No, in the US, it is card always for me, ATM, Bancomat. Groceries? Swipe. A pair of shoes? Swipe. Gasoline? Swipe. Coffee? Swipe. Never cash. Never. Ever.

So when I am in Italy, this is not possible. Usually. Cash is king here, or at least common, which might seem to be a contradiction, but is not. And I am always wary of being caught without cash, and especially without small bills and coins. If I were in the US, I would think nothing of throwing down a $20 bill to pay for an item that cost, say, $4.07, in the make believe scenario in which I actually pay in cash, that is. But in Italy, I am always a bit nervous doing so, especially if I am in a small store, in a small town or out in the countryside. I just know that the cashier or merchant will ask if I have change, or anything smaller, and quite often I will have to say no. At least it used to be that way. Now, I always make sure to have plenty of small bills and coins on me at all times. But it is not easy. Every merchant wants as much of your change as he or she can possibly get. And all it takes is two or three such transactions before you are cleaned out of everything except your 20s and 50s, which the Bancomats love to give you.

One time, I was in such a situation and wanted to get an espresso. I had only 50s in my pocket, since I had just gone to the Bancomat, I knew I could not walk into a bar and plunk down a 50 for a one euro espresso, so I got the brilliant idea of going to the bank to get change. What a good guy, I thought, as I waited, and waited… and waited in line, on a hot summer day, in somewhere a bit fancy, I think, like Siena. Finally, I made it to the bank clerk.

Vorrei cambiare una cinquanta, se possibile, I said, not expecting any trouble, thinking in fact that I was being too polite, if anything. They were a bank, why wouldn’t they be able to give me change?

Lei è un cliente nostro? the bank teller asked.

What? I said, typically reverting to English when the conversation goes off script.

Are you a customer of the bank, she said, using those Italian vowels that still take me by surprise.

No, I said, bilingually, I’m just a tourist.

Then I am afraid I cannot give you change, she said.

You’re kidding, I said, inside my head, noticing all of a sudden the guard with the machine gun just a few feet away from me.

The look of panic on my face must have touched her somehow, because she changed her mind after a few beats, and slid over two 20s and a 10, but only after a really complicated set of maneuvers, involving her holding the bill up to the light and examining it, giving it a good snap or two between her fingers, running it through some machine that emitted a series of whirs and grinds, and then unlocking and relocking a series of drawers below her from which she extracted… my change.

Needless to say, I was mortified, and I slunk out of the bank, damp with perspiration and humiliation. Talking to an Italian friend later, he mumbled something about liberalization that was supposed to affect also pharmacies, but I never quite understood what it was all about. Some industries are heavily regulated, apparently, and this nice clerk was merely following the rules.

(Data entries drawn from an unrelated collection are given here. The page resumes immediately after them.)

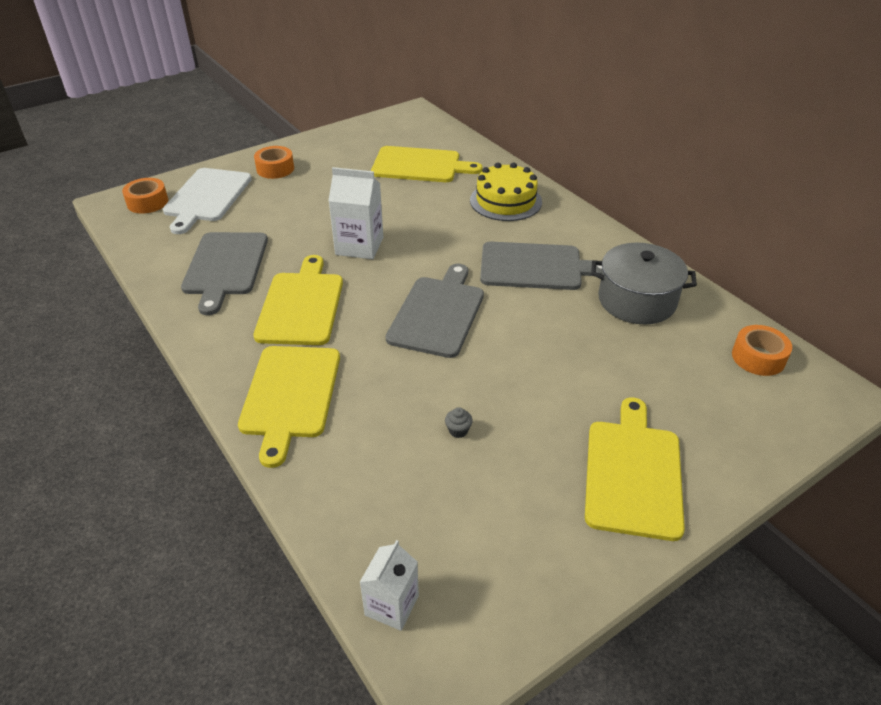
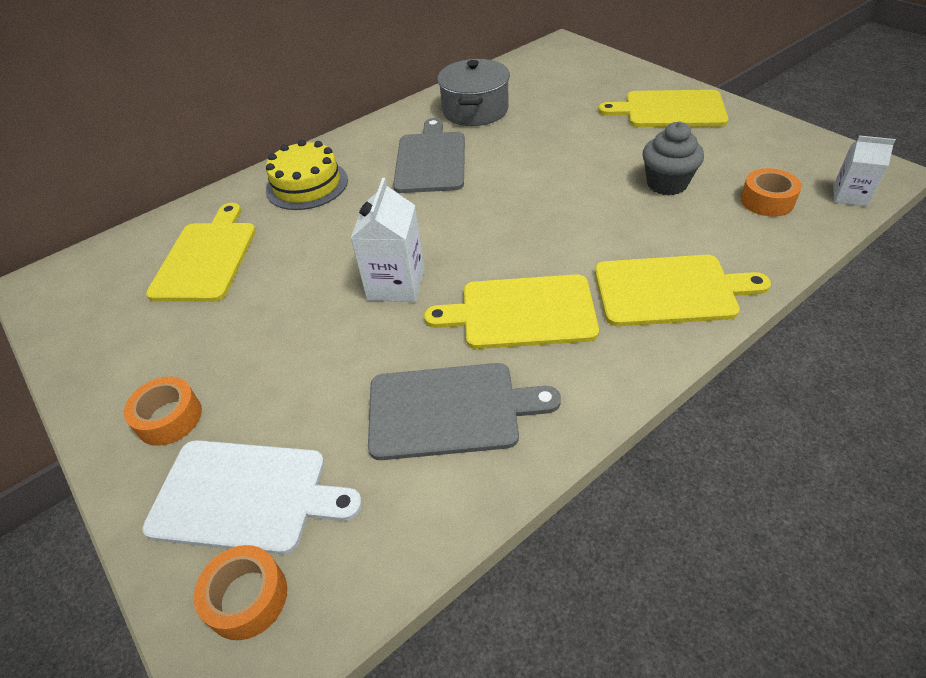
camera: 90 degrees left, 5 degrees up
(438, 313) = (515, 210): grey cutting board -> none
(458, 431) = (667, 184): grey cupcake -> grey cupcake, size x2.44
(758, 357) = (533, 66): orange tape -> orange tape (767, 201)

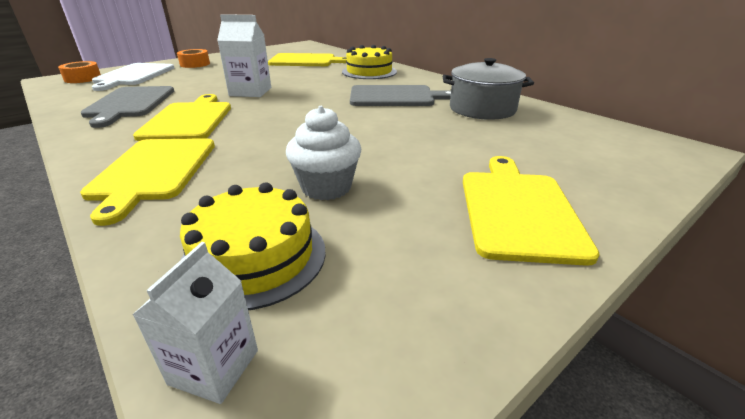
camera: 85 degrees right, 15 degrees down
(667, 184) = (326, 187): grey cupcake -> white cupcake
(767, 201) = (254, 257): orange tape -> yellow cake

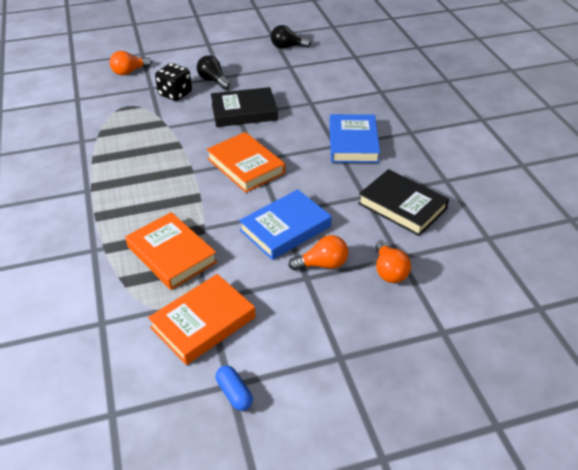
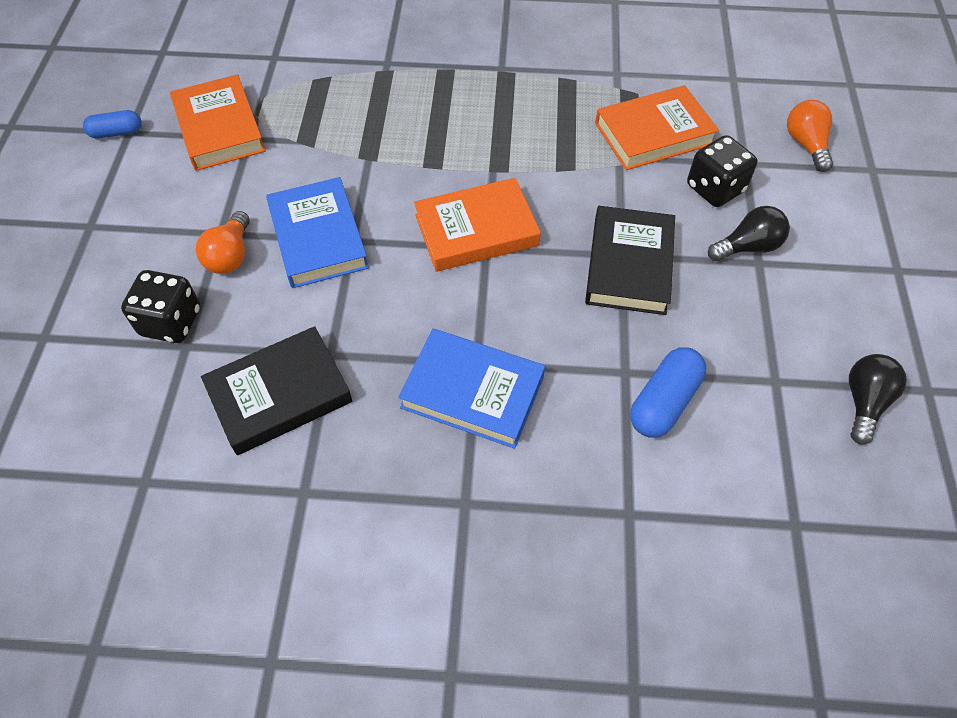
camera: 110 degrees right, 15 degrees up
(171, 254) = (339, 122): orange book -> orange book (654, 134)
(320, 91) = (664, 402): none -> blue capsule
(389, 271) = (171, 322): orange light bulb -> black dice

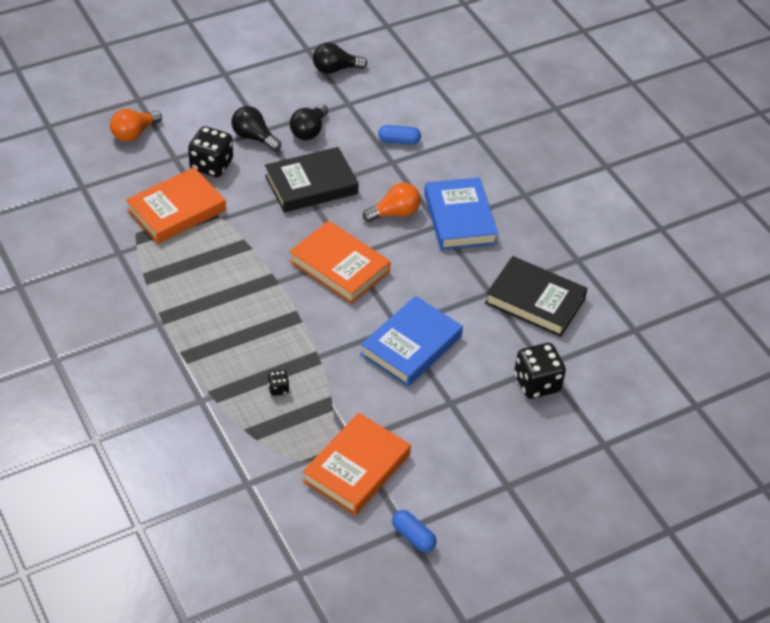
camera: 125 degrees left, 10 degrees down
(230, 255) = (464, 385): orange light bulb -> orange light bulb (395, 213)
(354, 115) = (278, 389): none -> black dice
(654, 134) = (176, 210): orange book -> orange book turned 75 degrees counterclockwise
(664, 402) = (399, 141): blue capsule -> blue capsule, size x0.64
(735, 308) = (309, 131): none -> black light bulb

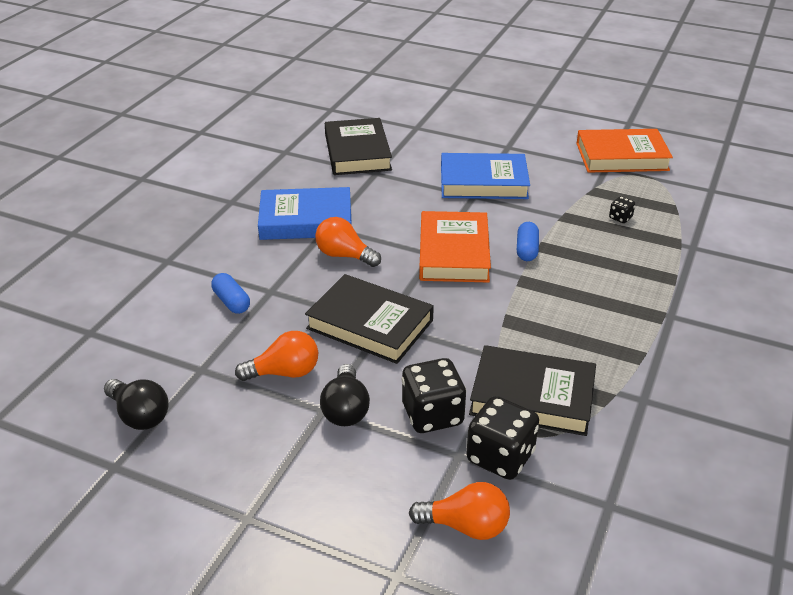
camera: 125 degrees left, 10 degrees down
(176, 210) = (532, 396): orange book -> black book
(309, 131) = (284, 372): black light bulb -> orange light bulb
(413, 536) = (629, 118): blue capsule -> blue capsule (526, 250)
(459, 218) = (306, 220): blue book -> blue book turned 45 degrees clockwise
(537, 383) = (438, 124): black dice -> black dice (500, 457)

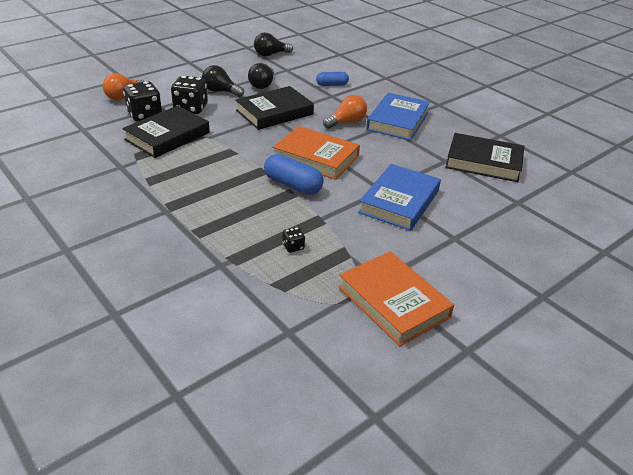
camera: 115 degrees right, 0 degrees up
(284, 372) = (262, 85): orange light bulb -> black light bulb
(526, 250) = (293, 185): blue capsule -> blue capsule, size x1.55
(621, 157) = (393, 302): orange book -> orange book turned 60 degrees counterclockwise

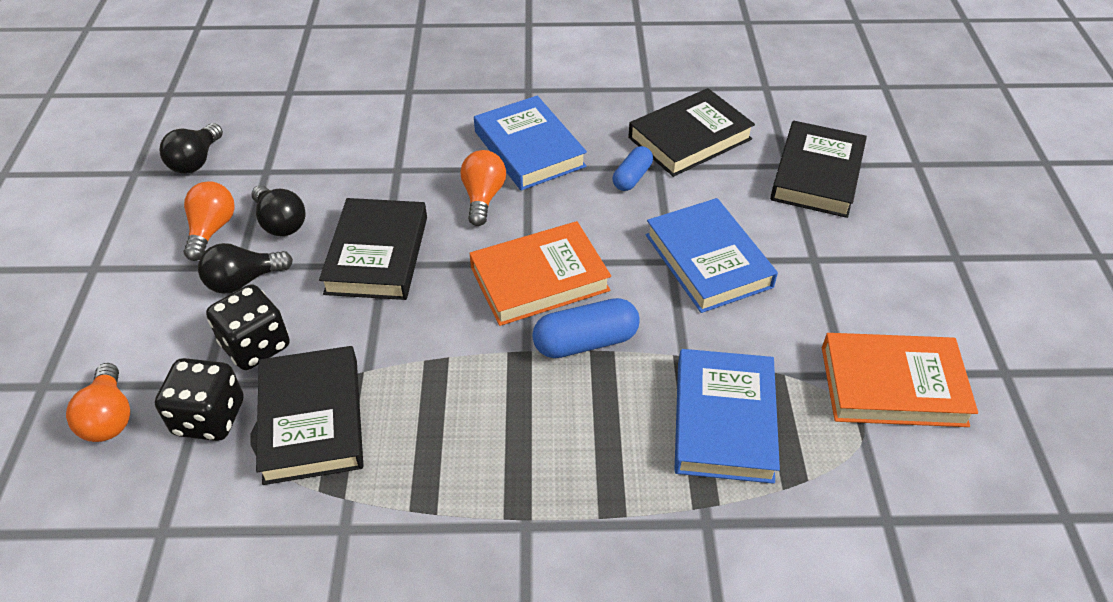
camera: 50 degrees left, 10 degrees up
(238, 74) = (212, 230): none -> orange light bulb
(293, 247) = (724, 420): black dice -> blue book
(332, 85) = (368, 152): blue capsule -> blue capsule (632, 177)
(527, 215) = (817, 175): none -> black book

So what was I supposed to do? The Bancomats give me only 50s, or at best a 20. The banks cannot break them for me, or do so only with great difficulty. Every merchant wants all the small bills and coins I can possibly give them, so that I come as close as possible to giving them the exact amount required. Every time they have to go to their own purse or wallet to make change for my cumbersome 20s, I die a little inside, inching that much closer to my grave. Being a creature of card in my natural environment, I have lost the ability to do simple arithmetic, especially using coins that, no matter my exposure to and familiarity with, remain strange and unknown. I, like many tourists — foreigners, strangers, drifters, call us what you will — have resorted to digging into my pocket and then holding my hand, palm flat and open, to allow the cashier to do the math for me. I have noticed that they use some special formula, some rare alchemy, that allows them to find the required change even when I know, in my naive innumeracy, that the correct change does not exist, is not present among the glistening coins arrayed upon my sweaty palm. I have given up trying to figure out what they did, what magic just happened. I just put what is left in my pocket and try not to think about it.